Pristimantis vertebralis
- Conservation status: Vulnerable (IUCN 3.1)

Scientific classification
- Kingdom: Animalia
- Phylum: Chordata
- Class: Amphibia
- Order: Anura
- Family: Strabomantidae
- Genus: Pristimantis
- Subgenus: Pristimantis
- Species: P. vertebralis
- Binomial name: Pristimantis vertebralis (Boulenger, 1886)
- Synonyms: Hylodes vertebralis Boulenger, 1886; Eleutherodactylus vertebralis (Boulenger, 1886);

= Pristimantis vertebralis =

- Authority: (Boulenger, 1886)
- Conservation status: VU
- Synonyms: Hylodes vertebralis Boulenger, 1886, Eleutherodactylus vertebralis (Boulenger, 1886)

Species of frog

Pristimantis vertebralis is a species of frog in the family Strabomantidae.
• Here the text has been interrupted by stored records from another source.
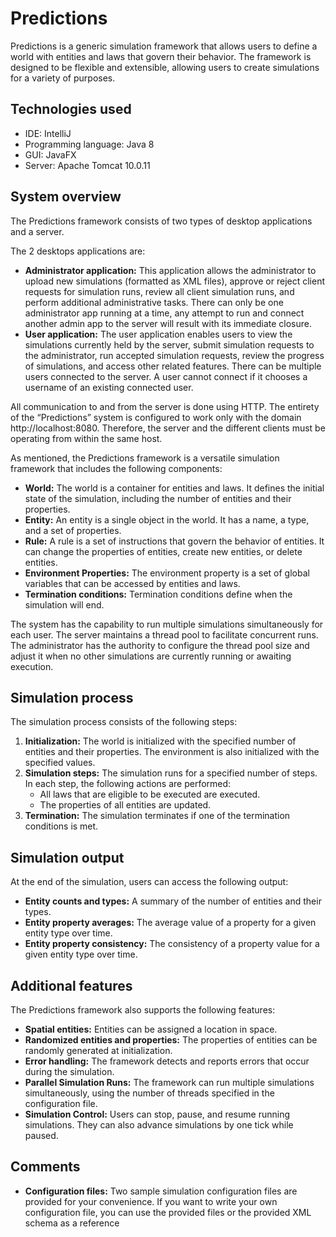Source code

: # Predictions

Predictions is a generic simulation framework that allows users to define a world with entities and laws that govern their behavior. The framework is designed to be flexible and extensible, allowing users to create simulations for a variety of purposes.

## Technologies used

* IDE: IntelliJ
* Programming language: Java 8
* GUI: JavaFX
* Server: Apache Tomcat 10.0.11

## System overview
The Predictions framework consists of two types of desktop applications and a server.

The 2 desktops applications are:
* **Administrator application:** This application allows the administrator to upload new simulations (formatted as XML files), approve or reject client requests for simulation runs, review all client simulation runs, and perform additional administrative tasks. There can only be one administrator app running at a time, any attempt to run and connect another admin app to the server will result with its immediate closure.
* **User application:** The user application enables users to view the simulations currently held by the server, submit simulation requests to the administrator, run accepted simulation requests, review the progress of simulations, and access other related features.  There can be multiple users connected to the server. A user cannot connect if it chooses a username of an existing connected user.

All communication to and from the server is done using HTTP. The entirety of the “Predictions” system is configured to work only with the domain http://localhost:8080. Therefore, the server and the different clients must be operating from within the same host.

As mentioned, the Predictions framework is a versatile simulation framework that includes the following components:

* **World:** The world is a container for entities and laws. It defines the initial state of the simulation, including the number of entities and their properties.
* **Entity:** An entity is a single object in the world. It has a name, a type, and a set of properties.
* **Rule:** A rule is a set of instructions that govern the behavior of entities. It can change the properties of entities, create new entities, or delete entities.
* **Environment Properties:** The environment property is a set of global variables that can be accessed by entities and laws.
* **Termination conditions:** Termination conditions define when the simulation will end.

The system has the capability to run multiple simulations simultaneously for each user. The server maintains a thread pool to facilitate concurrent runs. 
The administrator has the authority to configure the thread pool size and adjust it when no other simulations are currently running or awaiting execution.

## Simulation process

The simulation process consists of the following steps:

1. **Initialization:** The world is initialized with the specified number of entities and their properties. The environment is also initialized with the specified values.
2. **Simulation steps:** The simulation runs for a specified number of steps. In each step, the following actions are performed:
    * All laws that are eligible to be executed are executed.
    * The properties of all entities are updated.
3. **Termination:** The simulation terminates if one of the termination conditions is met.

## Simulation output

At the end of the simulation, users can access the following output:

* **Entity counts and types:** A summary of the number of entities and their types.
* **Entity property averages:** The average value of a property for a given entity type over time.
* **Entity property consistency:** The consistency of a property value for a given entity type over time.

## Additional features

The Predictions framework also supports the following features:

* **Spatial entities:** Entities can be assigned a location in space.
* **Randomized entities and properties:** The properties of entities can be randomly generated at initialization.
* **Error handling:** The framework detects and reports errors that occur during the simulation.
* **Parallel Simulation Runs:** The framework can run multiple simulations simultaneously, using the number of threads specified in the configuration file.
* **Simulation Control:**  Users can stop, pause, and resume running simulations. They can also advance simulations by one tick while paused.

## Comments
* **Configuration files:** Two sample simulation configuration files are provided for your convenience. If you want to write your own configuration file, you can use the provided files or the provided XML schema as a reference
It is endemic to the Andes of Ecuador and occurs in the Carchi, Imbabura, Pichincha, Cotopaxi, Bolívar, and Azuay provinces. Common name vertebral robber frog has been coined for it.

==Description==
Adult males measure 21–28 mm and adult females 35–44 mm in snout–vent length; Lynch (1979) gives somewhat higher maximum sizes (34 mm and 45 mm, respectively). The snout is subacuminate in dorsal view and rounded in profile. The tympanum is prominent. The upper eyelid has low tubercles. The fingers have narrow lateral keels and the toes lateral fringes but no webbing. The finger discs are large, those of the toes somewhat smaller. Coloration is highly variable. In one population, the dorsum was bronze-brown to reddish brown, and in another one, green, brick-red, brown, olive-brown, or yellowish brown; most individuals had black flecks. The venter is creamy yellow (sometimes with orange tint), with brown or black marbling. The iris is copper or nearly black.
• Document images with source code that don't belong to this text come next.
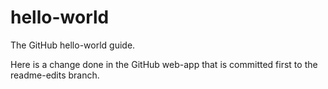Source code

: # hello-world
The GitHub hello-world guide.

Here is a change done in the GitHub web-app that is committed first to the readme-edits branch.
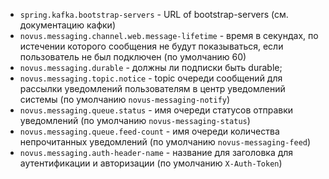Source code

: - `spring.kafka.bootstrap-servers` - URL of bootstrap-servers 
(см. документацию кафки)
- `novus.messaging.channel.web.message-lifetime` - время в секундах, по истечении которого
сообщения не будут показываться, если пользователь не был подключен
(по умолчанию 60)
- `novus.messaging.durable` - должны ли подписки быть durable;
- `novus.messaging.topic.notice` - topic очереди сообщений для рассылки уведомлений пользователям в центр уведомлений системы (по умолчанию `novus-messaging-notify`)
- `novus.messaging.queue.status` - имя очереди статусов отправки уведомлений (по умолчанию `novus-messaging-status`)
- `novus.messaging.queue.feed-count` - имя очереди количества непрочитанных уведомлений (по умолчанию `novus-messaging-feed`)
- `novus.messaging.auth-header-name` - название для заголовка для аутентификации
и авторизации (по умолчанию `X-Auth-Token`)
==Habitat and conservation==
Pristimantis vertebralis occurs in cloud forests and in humid and temperate montane forests at elevations of 1800–3000 m above sea level. It has been found near streams and in bromeliads. Development is direct, without free-living tadpole stage.
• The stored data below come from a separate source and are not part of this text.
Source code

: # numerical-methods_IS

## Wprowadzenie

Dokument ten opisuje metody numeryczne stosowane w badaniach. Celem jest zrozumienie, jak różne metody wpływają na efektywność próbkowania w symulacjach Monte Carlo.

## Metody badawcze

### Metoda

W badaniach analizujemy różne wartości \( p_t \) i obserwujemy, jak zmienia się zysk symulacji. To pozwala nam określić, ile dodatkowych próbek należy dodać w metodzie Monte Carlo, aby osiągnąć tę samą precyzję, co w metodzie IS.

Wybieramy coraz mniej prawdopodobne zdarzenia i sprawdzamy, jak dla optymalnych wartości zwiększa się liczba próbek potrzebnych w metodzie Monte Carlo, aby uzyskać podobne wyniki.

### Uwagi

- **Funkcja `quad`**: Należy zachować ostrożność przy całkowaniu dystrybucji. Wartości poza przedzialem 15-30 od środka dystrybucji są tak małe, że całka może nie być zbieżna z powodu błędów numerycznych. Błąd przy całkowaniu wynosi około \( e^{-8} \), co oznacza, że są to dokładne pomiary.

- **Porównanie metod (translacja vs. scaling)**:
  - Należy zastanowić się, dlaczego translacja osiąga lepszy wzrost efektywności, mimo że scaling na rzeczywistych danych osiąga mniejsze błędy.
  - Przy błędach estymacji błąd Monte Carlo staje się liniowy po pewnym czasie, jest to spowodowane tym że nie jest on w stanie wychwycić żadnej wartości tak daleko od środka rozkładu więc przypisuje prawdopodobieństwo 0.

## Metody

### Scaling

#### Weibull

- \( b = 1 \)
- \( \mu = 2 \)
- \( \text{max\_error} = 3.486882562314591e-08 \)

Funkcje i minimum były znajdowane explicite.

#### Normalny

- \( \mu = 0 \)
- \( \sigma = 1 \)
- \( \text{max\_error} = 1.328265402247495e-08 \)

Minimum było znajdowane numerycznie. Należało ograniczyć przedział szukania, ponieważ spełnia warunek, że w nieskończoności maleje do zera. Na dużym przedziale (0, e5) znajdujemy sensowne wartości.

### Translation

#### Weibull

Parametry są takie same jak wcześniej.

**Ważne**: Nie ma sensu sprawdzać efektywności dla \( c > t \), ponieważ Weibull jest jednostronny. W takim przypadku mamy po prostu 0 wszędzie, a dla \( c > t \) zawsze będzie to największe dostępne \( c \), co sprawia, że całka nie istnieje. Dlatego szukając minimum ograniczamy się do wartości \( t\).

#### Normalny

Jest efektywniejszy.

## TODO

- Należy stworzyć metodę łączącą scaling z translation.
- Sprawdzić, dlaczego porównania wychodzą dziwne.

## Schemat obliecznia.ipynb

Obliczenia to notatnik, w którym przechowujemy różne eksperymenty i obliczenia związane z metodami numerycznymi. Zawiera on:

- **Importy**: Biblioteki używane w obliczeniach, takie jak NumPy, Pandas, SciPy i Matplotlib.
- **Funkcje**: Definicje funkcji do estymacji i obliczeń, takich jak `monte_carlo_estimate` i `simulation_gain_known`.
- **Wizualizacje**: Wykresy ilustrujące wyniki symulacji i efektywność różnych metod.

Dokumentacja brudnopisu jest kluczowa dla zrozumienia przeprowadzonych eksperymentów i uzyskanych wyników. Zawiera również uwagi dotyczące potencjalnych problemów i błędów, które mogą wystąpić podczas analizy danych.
Pristimantis vertebralis is rare in most parts of its range. It is threatened by habitat degradation caused by smallholder agricultural activities and subsistence wood collection. It might also be threatened by chytridiomycosis. Its range overlaps with the Pululahua Geobotanical Reserve and Los Illinizas Ecological Reserve.